Justice Clarence Thomas concurred with the judgment, but he had a distinctly negative take on the Court’s handling of the individual mandate as a general matter.
“This Court has gone to great lengths to rescue the Act from its own text,” wrote Thomas. “So have the Act’s defenders, who argued in first instance that the individual coverage mandate is the Act’s linchpin, yet now, in an about-face, contend that it is just a throwaway sentence.” Thomas went on to point out that Justice Samuel Alito (one of the two dissenters in the opinion) is equally bothered by a shift in narrative that “transformed [the individual mandate] from the cornerstone of the law into a standalone provision.”
Allowing that “whatever the Act’s dubious history in this Court, we must assess the current suit on its own terms,” Thomas acquiesced that the lawsuit before the Court is simply not the right vehicle to successfully challenge the ACA.
Thomas ended his concurrence with a critical word for the majority with which he agreed: “Although this Court has erred twice before in cases involving the Affordable Care Act, it does not err today.”
Justice Alito’s lengthy dissent (in which Justice Neil Gorsuch joined) almost playfully refers to the case as “the third installment in our epic Affordable Care Act trilogy” — in which “the Court is presented with the daunting problem of a ‘tax’ that does not tax.”
Alito criticized the majority, writing that “[i]nstead of defending the constitutionality of the individual mandate, the Court simply ducks the issue and holds that none of the Act’s challengers, including the 18 States that think the Act saddles them with huge financial costs, is entitled to sue.”

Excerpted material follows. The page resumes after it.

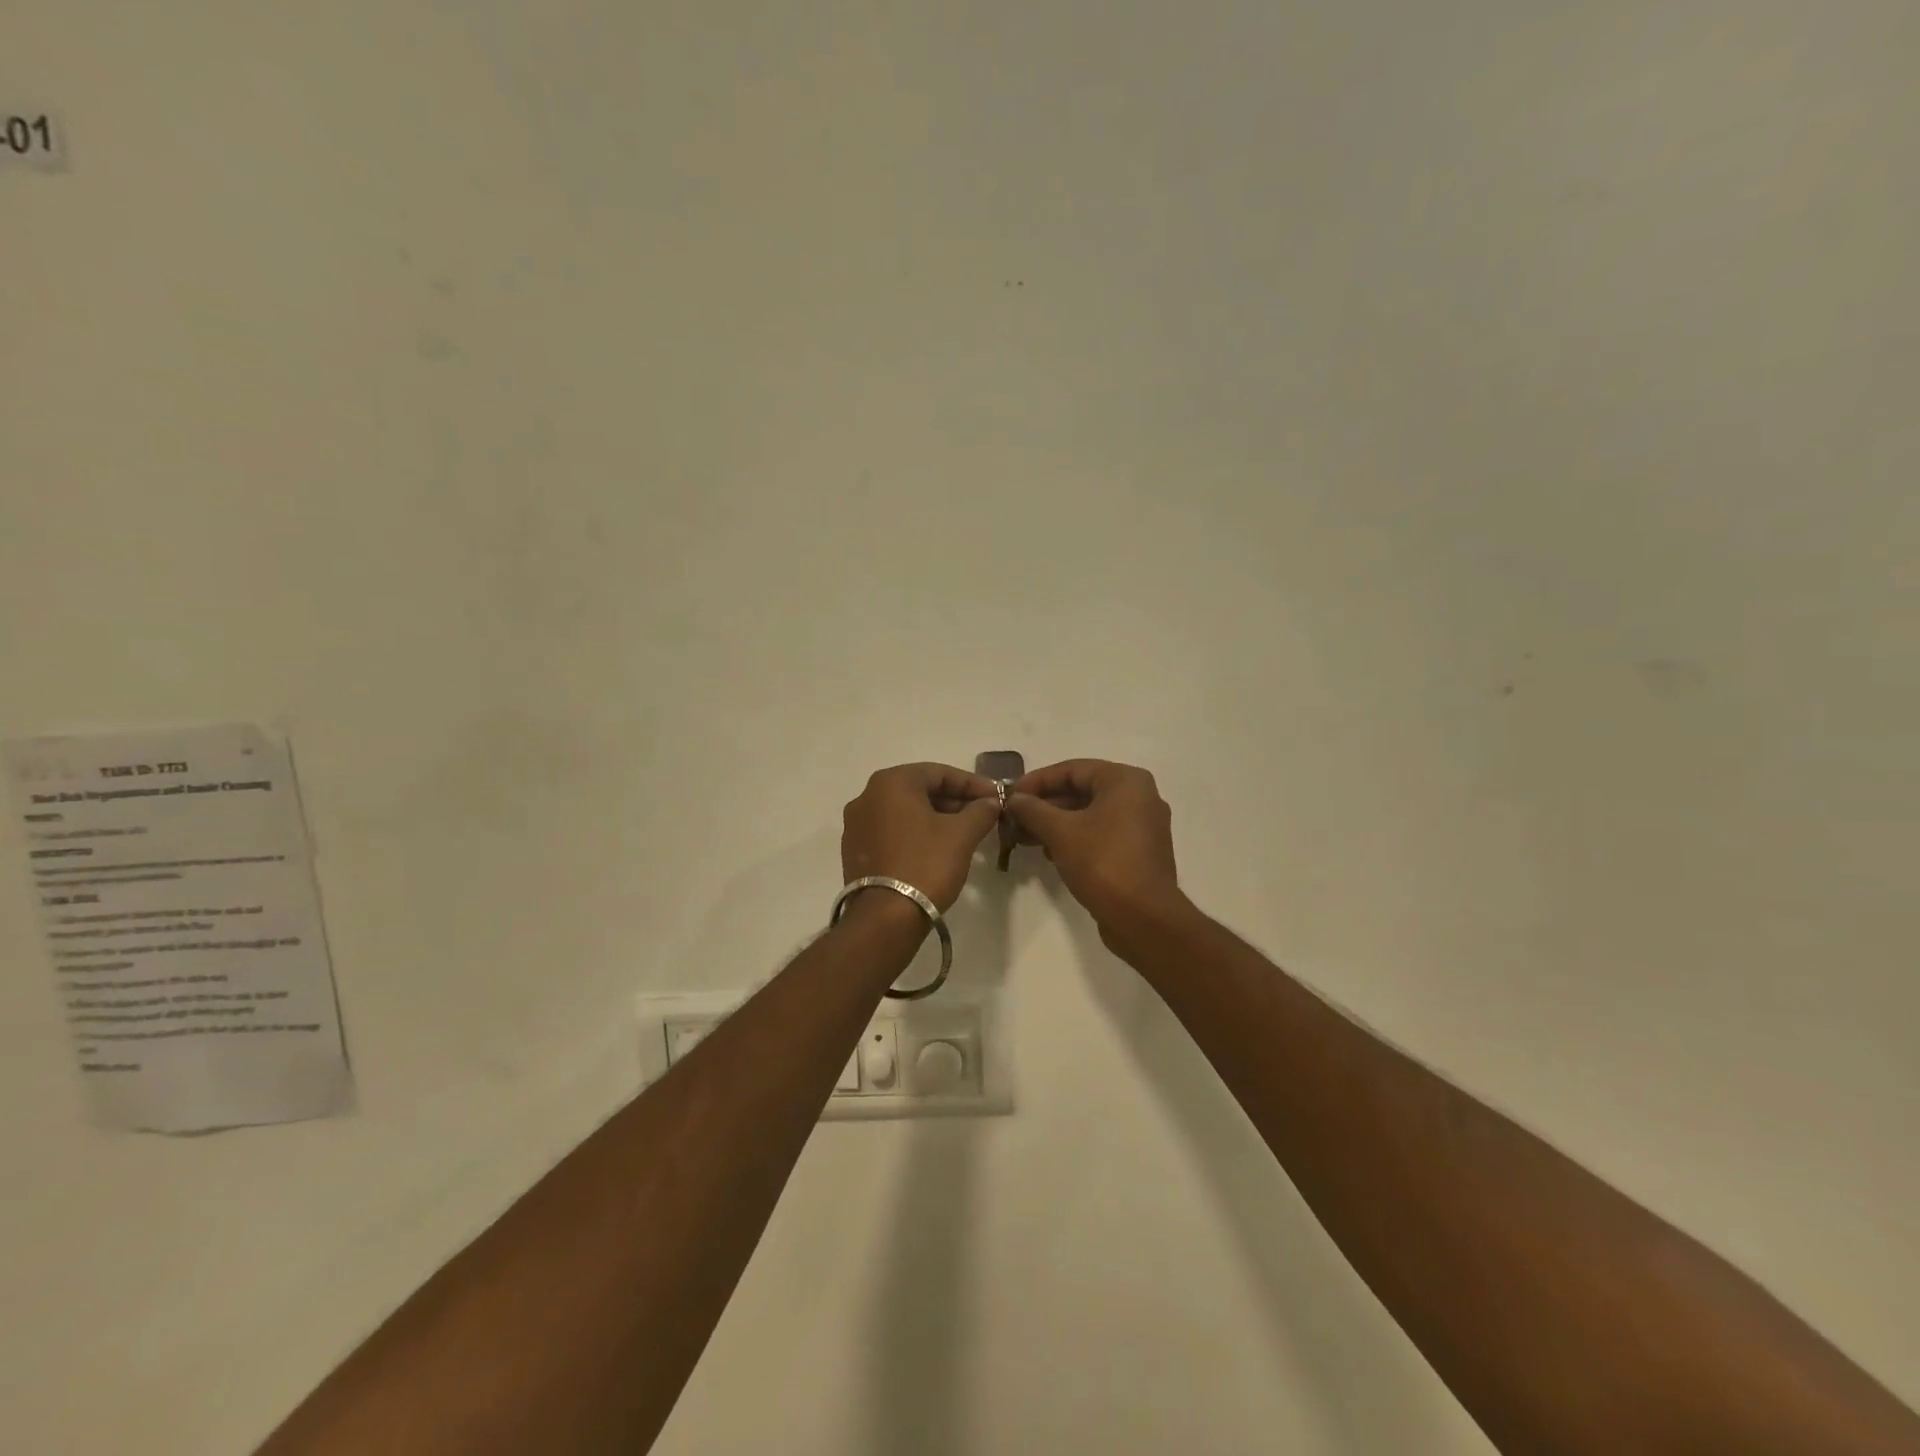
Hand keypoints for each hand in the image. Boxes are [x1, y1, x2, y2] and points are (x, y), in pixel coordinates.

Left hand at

Reasoning that “the ACA imposes many burdensome obligations on States in their capacity as employers” and that “[e]ven $1 in harm is enough to support standing,” Alito questions the consistency of the majority’s ruling.
Alito went on to note that in the recent past, states have been permitted to wage lawsuits over costs related to exemptions from contraceptive mandates or costs from environmental regulations — and that Texas and the other state plaintiffs in this case should have been allowed to do the same.
The high court’s ruling means that the ACA, including its individual mandate, will stay in full force and effect.